● **What needs to be done**
Copy each line below in which the word "file" occurs.

[Source records]
----------
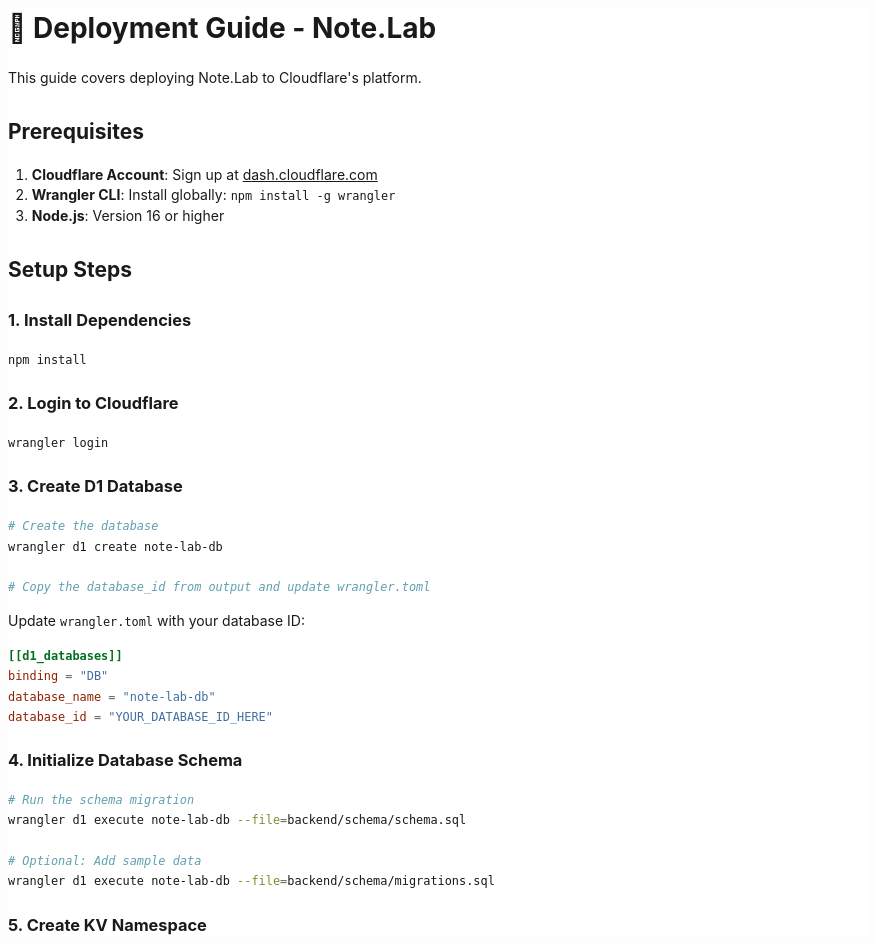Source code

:# 🚀 Deployment Guide - Note.Lab

This guide covers deploying Note.Lab to Cloudflare's platform.

## Prerequisites

1. **Cloudflare Account**: Sign up at [dash.cloudflare.com](https://dash.cloudflare.com)
2. **Wrangler CLI**: Install globally: `npm install -g wrangler`
3. **Node.js**: Version 16 or higher

## Setup Steps

### 1. Install Dependencies

```bash
npm install
```

### 2. Login to Cloudflare

```bash
wrangler login
```

### 3. Create D1 Database

```bash
# Create the database
wrangler d1 create note-lab-db

# Copy the database_id from output and update wrangler.toml
```

Update `wrangler.toml` with your database ID:

```toml
[[d1_databases]]
binding = "DB"
database_name = "note-lab-db"
database_id = "YOUR_DATABASE_ID_HERE"
```

### 4. Initialize Database Schema

```bash
# Run the schema migration
wrangler d1 execute note-lab-db --file=backend/schema/schema.sql

# Optional: Add sample data
wrangler d1 execute note-lab-db --file=backend/schema/migrations.sql
```

### 5. Create KV Namespace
----------
● **Solution for this task**
wrangler d1 execute note-lab-db --file=backend/schema/schema.sql
wrangler d1 execute note-lab-db --file=backend/schema/migrations.sql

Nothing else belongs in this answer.